By Dustin Rowles | TV | August 27, 2024 |
By Dustin Rowles | TV | August 27, 2024 |
This is my attempt to summarize the opening season of Orphan Black: Echoes. Set in 2052, 37 years after the events of Orphan Black, this series explores themes of grief, identity, and the ethical implications of advanced technology, blah blah blah.
Kira Manning (Keeley Hawes), daughter of Sarah Manning from the original series, is now a brilliant scientist. Driven by grief over losing her wife Eleanor Miller (Rya Kihlstedt) to Alzheimer’s, Kira accepts funding from tech mogul Paul Darros (James Hiroyuki Liao) to repurpose organ-printing technology. She uses this to create two copies of Eleanor: one her current age (Eleanor) and another twenty years younger (Lucy, played by Krysten Ritter). Kira’s goal is to buy herself time to find a cure for Alzheimer’s.
The first half of Echoes focuses on Lucy, who, with her boyfriend Jack (Avan Jogia), discovers she’s a printed copy with no genuine memories before her “birth.” Lucy also encounters Jules (Amanda Fix), a teenage version of herself. As the three versions of Eleanor unite with Kira, they begin to uncover and oppose Darros’s true ambitions.
It’s revealed that Darros has been printing young versions of geniuses - including mathematicians, scientists, and even a Supreme Court justice. His misguided goal, born from his own experiences with loss and suffering, is to give these brilliant minds a chance to reach their potential without the hardships that shaped their original counterparts (a bit of a lame premise). Kira, Eleanor, and their printed counterparts work to thwart Darros’s plans, even enlisting help from a young printed version of Darros himself.

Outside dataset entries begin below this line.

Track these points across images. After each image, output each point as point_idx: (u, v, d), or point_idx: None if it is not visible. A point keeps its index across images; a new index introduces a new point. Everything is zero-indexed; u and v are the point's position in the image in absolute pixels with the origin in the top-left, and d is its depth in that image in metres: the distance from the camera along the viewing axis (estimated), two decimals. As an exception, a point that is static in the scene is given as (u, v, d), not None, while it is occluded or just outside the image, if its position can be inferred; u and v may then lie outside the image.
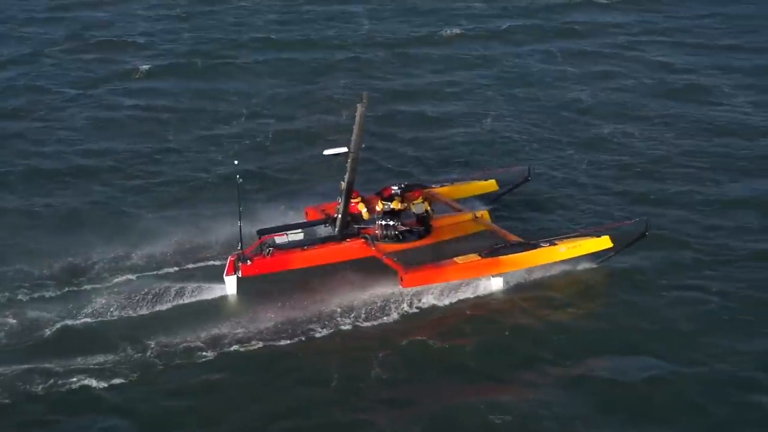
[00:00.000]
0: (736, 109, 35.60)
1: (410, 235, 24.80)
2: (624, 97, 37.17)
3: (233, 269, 23.47)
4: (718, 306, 22.75)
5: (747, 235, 25.88)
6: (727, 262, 24.65)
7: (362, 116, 23.49)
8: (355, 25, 47.49)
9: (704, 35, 45.17)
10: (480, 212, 25.97)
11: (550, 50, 43.23)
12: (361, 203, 25.32)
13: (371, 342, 21.20)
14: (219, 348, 21.05)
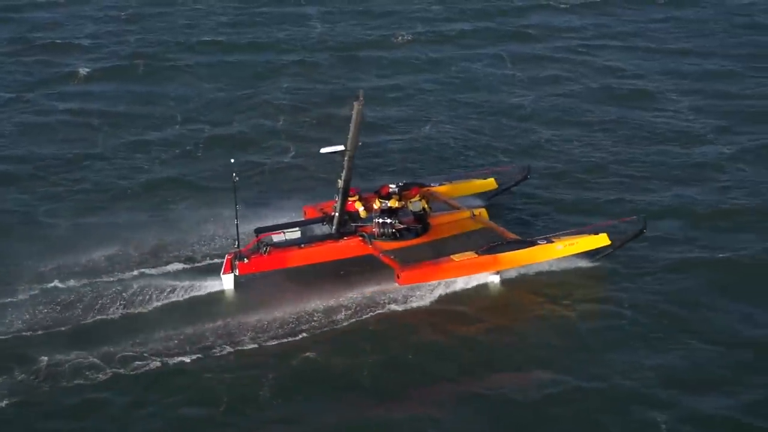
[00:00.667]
0: (678, 115, 35.21)
1: (407, 233, 24.81)
2: (568, 103, 36.73)
3: (230, 267, 23.54)
4: (629, 321, 22.39)
5: (669, 246, 25.54)
6: (644, 274, 24.31)
7: (359, 114, 23.41)
8: (307, 28, 46.84)
9: (657, 39, 44.67)
10: (478, 210, 26.05)
11: (500, 54, 42.67)
12: (358, 201, 25.37)
13: (268, 360, 20.76)
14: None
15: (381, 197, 25.11)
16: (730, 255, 24.80)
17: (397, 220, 24.77)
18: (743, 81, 38.62)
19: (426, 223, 25.19)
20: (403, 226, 24.83)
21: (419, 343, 21.51)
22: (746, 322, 22.01)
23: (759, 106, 35.64)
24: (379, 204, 25.00)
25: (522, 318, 22.73)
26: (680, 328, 22.01)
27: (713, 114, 35.17)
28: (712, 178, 29.73)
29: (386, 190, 25.28)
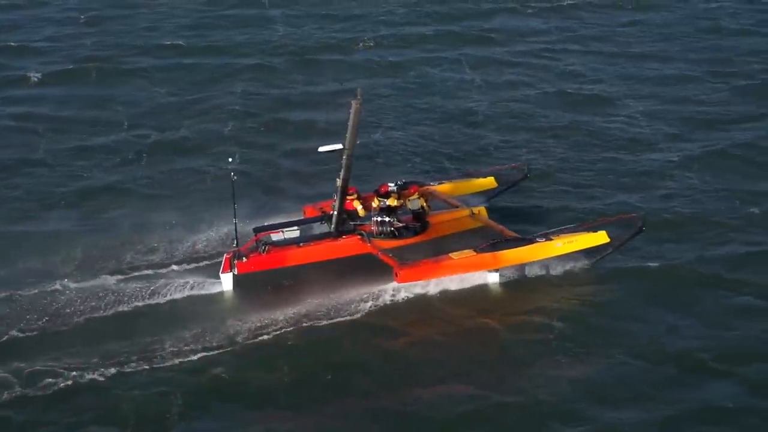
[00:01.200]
0: (631, 121, 34.80)
1: (406, 232, 24.86)
2: (522, 108, 36.33)
3: (229, 267, 23.60)
4: (556, 334, 21.98)
5: (603, 256, 25.29)
6: (578, 284, 23.95)
7: (357, 113, 23.38)
8: (269, 32, 46.34)
9: (621, 43, 44.24)
10: (477, 208, 26.00)
11: (460, 59, 42.21)
12: (356, 200, 25.38)
13: (181, 376, 20.28)
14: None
15: (380, 196, 25.17)
16: (664, 264, 24.47)
17: (395, 218, 24.86)
18: (701, 86, 38.25)
19: (425, 221, 25.27)
20: (401, 225, 24.91)
21: (339, 358, 21.09)
22: (672, 335, 21.65)
23: (713, 113, 35.31)
24: (377, 202, 25.05)
25: (448, 331, 22.23)
26: (607, 341, 21.62)
27: (666, 120, 34.83)
28: (657, 186, 29.38)
29: (385, 188, 25.31)
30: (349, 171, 24.10)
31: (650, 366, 20.56)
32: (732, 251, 25.36)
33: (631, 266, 24.58)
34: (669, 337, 21.60)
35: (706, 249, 25.45)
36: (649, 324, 22.23)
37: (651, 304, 22.98)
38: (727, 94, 37.19)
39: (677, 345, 21.28)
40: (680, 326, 21.96)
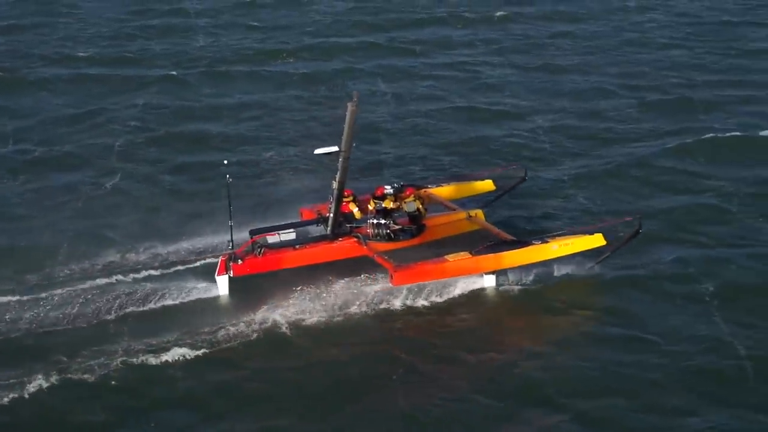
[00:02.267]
0: (534, 135, 33.80)
1: (402, 234, 24.80)
2: (426, 122, 35.38)
3: (225, 269, 23.54)
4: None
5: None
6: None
7: (353, 115, 23.28)
8: (189, 42, 45.61)
9: (544, 56, 43.49)
10: (474, 211, 25.93)
11: (377, 71, 41.41)
12: (352, 203, 25.29)
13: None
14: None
15: (376, 198, 25.10)
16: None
17: (392, 221, 24.79)
18: (614, 100, 37.44)
19: (421, 224, 25.14)
20: (398, 227, 24.82)
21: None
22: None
23: (619, 129, 34.36)
24: (373, 205, 24.97)
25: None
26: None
27: (569, 135, 33.93)
28: (543, 205, 28.48)
29: (381, 191, 25.22)
30: (345, 173, 24.02)
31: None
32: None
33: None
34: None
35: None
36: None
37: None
38: (638, 109, 36.37)
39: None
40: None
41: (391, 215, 24.87)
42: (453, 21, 49.77)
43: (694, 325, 22.02)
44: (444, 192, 27.29)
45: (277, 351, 21.31)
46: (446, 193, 27.31)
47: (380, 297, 23.22)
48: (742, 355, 20.70)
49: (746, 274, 24.07)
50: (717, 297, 23.00)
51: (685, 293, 23.32)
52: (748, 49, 43.83)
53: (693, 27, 47.74)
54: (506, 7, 52.05)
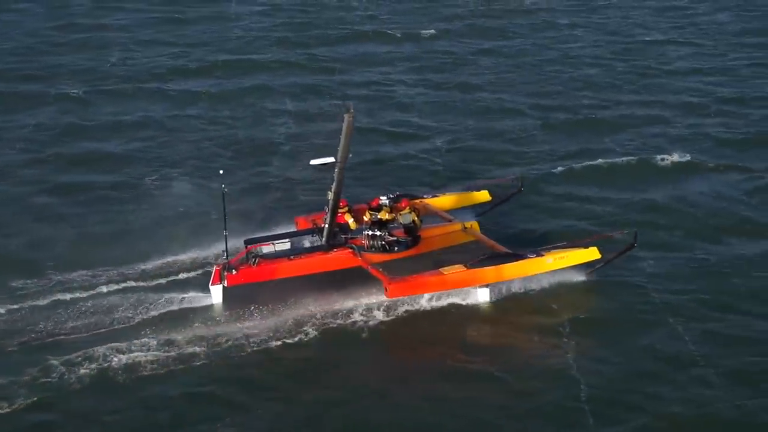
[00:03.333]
0: (430, 157, 33.13)
1: (398, 246, 24.71)
2: (319, 143, 33.85)
3: (219, 279, 23.49)
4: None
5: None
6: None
7: (350, 126, 23.06)
8: (102, 58, 44.61)
9: (460, 74, 42.86)
10: (469, 223, 25.86)
11: (285, 89, 40.44)
12: (347, 213, 25.29)
13: None
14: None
15: (371, 209, 25.04)
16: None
17: (387, 232, 24.67)
18: (518, 119, 36.70)
19: (416, 235, 25.02)
20: (393, 239, 24.70)
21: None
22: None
23: (514, 151, 33.48)
24: (369, 216, 24.91)
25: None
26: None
27: (465, 156, 33.14)
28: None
29: (377, 202, 25.21)
30: (341, 184, 23.82)
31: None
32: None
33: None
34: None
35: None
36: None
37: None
38: (542, 130, 35.66)
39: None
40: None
41: (386, 226, 24.84)
42: (379, 38, 49.20)
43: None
44: (440, 202, 27.28)
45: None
46: (442, 203, 27.31)
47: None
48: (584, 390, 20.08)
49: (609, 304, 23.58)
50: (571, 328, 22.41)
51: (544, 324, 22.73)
52: (667, 68, 43.30)
53: (618, 46, 47.29)
54: (436, 24, 51.74)
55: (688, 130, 35.32)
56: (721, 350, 21.39)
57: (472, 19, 52.71)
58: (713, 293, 23.83)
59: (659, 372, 20.64)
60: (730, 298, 23.61)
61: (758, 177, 30.76)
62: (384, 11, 54.83)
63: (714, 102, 38.56)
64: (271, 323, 22.37)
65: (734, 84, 40.84)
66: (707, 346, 21.52)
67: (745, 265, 25.20)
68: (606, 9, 54.91)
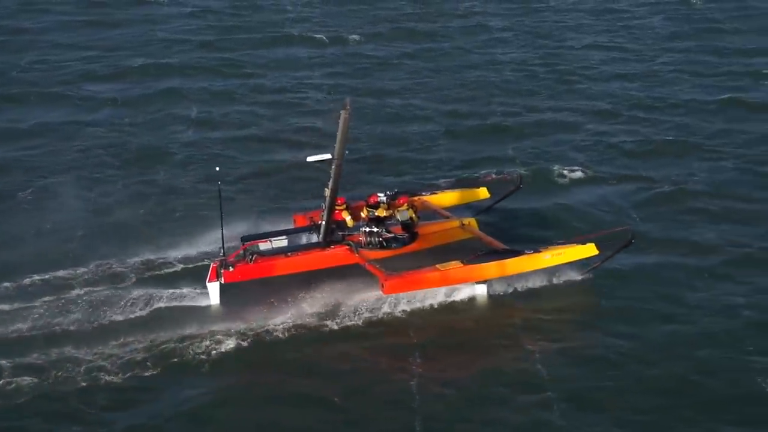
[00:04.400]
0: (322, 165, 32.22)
1: (395, 242, 24.80)
2: (214, 150, 33.56)
3: (216, 276, 23.48)
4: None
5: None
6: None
7: (346, 123, 23.07)
8: (13, 61, 43.52)
9: (382, 78, 41.70)
10: (467, 220, 25.96)
11: (195, 95, 39.36)
12: (345, 210, 25.32)
13: None
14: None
15: (369, 206, 25.10)
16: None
17: (384, 229, 24.77)
18: (427, 126, 35.76)
19: (413, 232, 25.05)
20: (390, 235, 24.78)
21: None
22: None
23: (411, 158, 32.69)
24: (366, 213, 25.01)
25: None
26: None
27: (363, 165, 32.17)
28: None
29: (374, 198, 25.22)
30: (338, 181, 23.86)
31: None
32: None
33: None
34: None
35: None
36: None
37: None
38: (445, 136, 34.74)
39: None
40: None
41: (383, 223, 24.85)
42: (305, 43, 47.79)
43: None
44: (438, 200, 27.25)
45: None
46: (441, 200, 27.27)
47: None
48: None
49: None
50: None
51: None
52: (589, 73, 42.22)
53: (546, 50, 46.13)
54: (367, 28, 50.42)
55: (592, 138, 34.48)
56: (571, 371, 20.74)
57: (404, 22, 51.48)
58: (579, 312, 23.34)
59: (503, 396, 19.95)
60: (592, 317, 23.12)
61: (651, 188, 29.97)
62: (317, 14, 53.63)
63: (628, 108, 37.67)
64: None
65: (654, 89, 39.91)
66: (556, 367, 20.85)
67: (616, 282, 24.57)
68: (542, 12, 53.77)
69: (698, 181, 30.45)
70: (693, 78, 41.08)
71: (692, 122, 36.14)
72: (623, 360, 21.17)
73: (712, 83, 40.33)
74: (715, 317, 22.71)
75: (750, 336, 21.72)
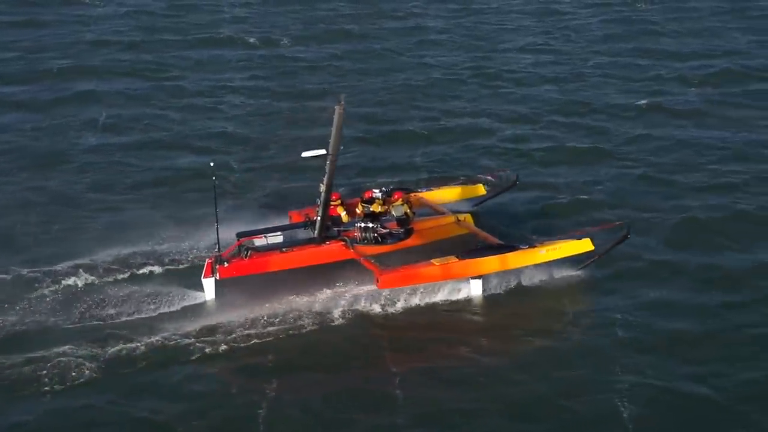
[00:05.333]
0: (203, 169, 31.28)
1: (390, 238, 24.80)
2: (121, 157, 32.67)
3: (211, 272, 23.47)
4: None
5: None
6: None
7: (341, 118, 23.27)
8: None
9: (302, 80, 40.91)
10: (463, 215, 25.98)
11: (107, 98, 38.45)
12: (340, 206, 25.43)
13: None
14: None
15: (364, 202, 25.22)
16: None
17: (379, 224, 24.80)
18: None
19: (409, 228, 25.14)
20: (385, 231, 24.80)
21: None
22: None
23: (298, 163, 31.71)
24: (361, 209, 25.12)
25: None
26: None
27: (249, 173, 31.60)
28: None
29: (369, 194, 25.37)
30: (332, 176, 23.92)
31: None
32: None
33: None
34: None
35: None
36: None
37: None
38: (356, 142, 33.76)
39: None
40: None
41: (378, 219, 24.85)
42: (233, 44, 46.84)
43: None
44: (434, 196, 27.30)
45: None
46: (436, 197, 27.30)
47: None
48: None
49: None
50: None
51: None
52: (517, 77, 41.34)
53: (478, 53, 45.23)
54: (301, 29, 49.51)
55: (504, 145, 33.67)
56: (428, 391, 19.95)
57: (340, 23, 50.49)
58: (449, 330, 22.56)
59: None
60: (462, 334, 22.31)
61: (553, 197, 29.20)
62: (253, 15, 52.56)
63: (549, 113, 36.92)
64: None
65: (578, 93, 39.10)
66: (414, 388, 20.11)
67: (494, 298, 23.84)
68: (484, 14, 52.88)
69: (602, 190, 29.73)
70: (619, 82, 40.46)
71: (612, 127, 35.50)
72: (486, 380, 20.36)
73: (638, 88, 39.69)
74: (588, 334, 21.98)
75: (618, 356, 20.97)
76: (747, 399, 19.34)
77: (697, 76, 40.81)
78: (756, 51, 44.47)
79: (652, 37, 47.63)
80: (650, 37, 47.63)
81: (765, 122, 35.37)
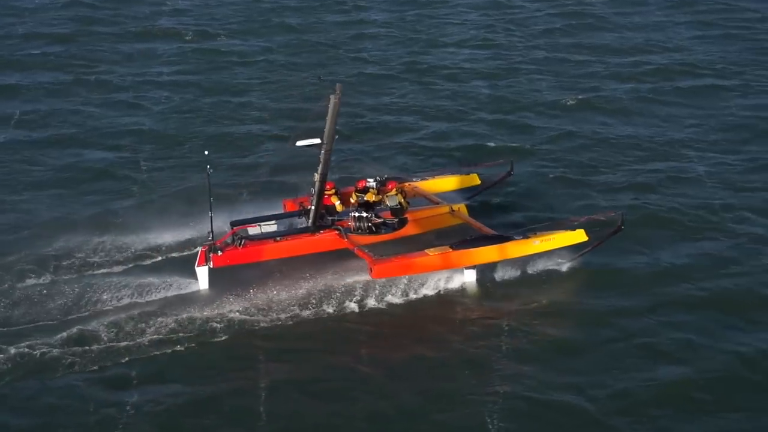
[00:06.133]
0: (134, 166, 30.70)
1: (384, 228, 24.82)
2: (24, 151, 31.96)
3: (205, 260, 23.51)
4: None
5: None
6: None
7: (336, 107, 23.26)
8: None
9: (233, 77, 40.04)
10: (457, 205, 25.95)
11: (25, 91, 37.77)
12: (334, 195, 25.45)
13: None
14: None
15: (358, 191, 25.19)
16: None
17: (373, 214, 24.76)
18: (247, 127, 34.38)
19: (403, 217, 25.10)
20: (379, 221, 24.77)
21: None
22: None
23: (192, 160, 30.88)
24: (355, 198, 25.08)
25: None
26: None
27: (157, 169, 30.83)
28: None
29: (363, 184, 25.28)
30: (327, 166, 23.97)
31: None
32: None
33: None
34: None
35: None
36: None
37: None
38: (270, 140, 33.07)
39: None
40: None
41: (373, 208, 24.82)
42: (166, 36, 46.04)
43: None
44: (428, 186, 27.21)
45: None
46: (431, 187, 27.20)
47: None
48: None
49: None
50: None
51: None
52: (449, 72, 40.27)
53: (414, 47, 44.15)
54: (241, 21, 48.42)
55: (422, 143, 32.86)
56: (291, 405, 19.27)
57: (282, 16, 49.39)
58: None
59: None
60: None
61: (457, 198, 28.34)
62: (194, 7, 51.32)
63: (474, 110, 36.09)
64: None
65: (510, 89, 38.26)
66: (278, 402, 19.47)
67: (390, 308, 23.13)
68: (430, 7, 51.80)
69: (513, 192, 28.92)
70: (553, 78, 39.62)
71: (537, 124, 34.69)
72: (358, 393, 19.57)
73: (571, 84, 38.83)
74: (473, 343, 21.39)
75: (499, 366, 20.43)
76: (618, 412, 18.66)
77: (633, 73, 40.05)
78: (696, 47, 43.71)
79: (596, 32, 46.75)
80: (594, 32, 46.74)
81: (691, 120, 34.67)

The season finale brings this conflict to a head. Darros, aided by his henchman Tom (Reed Diamond), abducts Jack’s daughter to force an exchange for Jules - a copy he created. In a shocking twist, when Lucy attempts to rescue Jules, Darros shoots her in the head and kills her, justifying it by claiming Lucy had corrupted his plans. However, he immediately reveals another copy of Jules, this one blonde but still played by Amanda Fix.
Meanwhile, Kira and Eleanor work to identify Darros’s other printed geniuses. They quickly deduce twelve but struggle with the thirteenth. The finale’s climax reveals this final copy to be Kira herself, leaving audiences to wonder if the Kira we’ve known is printed or if Darros created a younger version we’ve yet to meet - a storyline likely to be explored if AMC+ renews the series.
Despite a rocky start, Echoes does show marginal improvement over its run. However, it never comes close to reaching the heights of its predecessor. The show’s greatest strength lies primarily in Keeley Hawes and Krysten Ritter, whose performances elevate the material just enough that I’d begrudgingly continue watching a second season but not enough that I’d be bummed if it were canceled.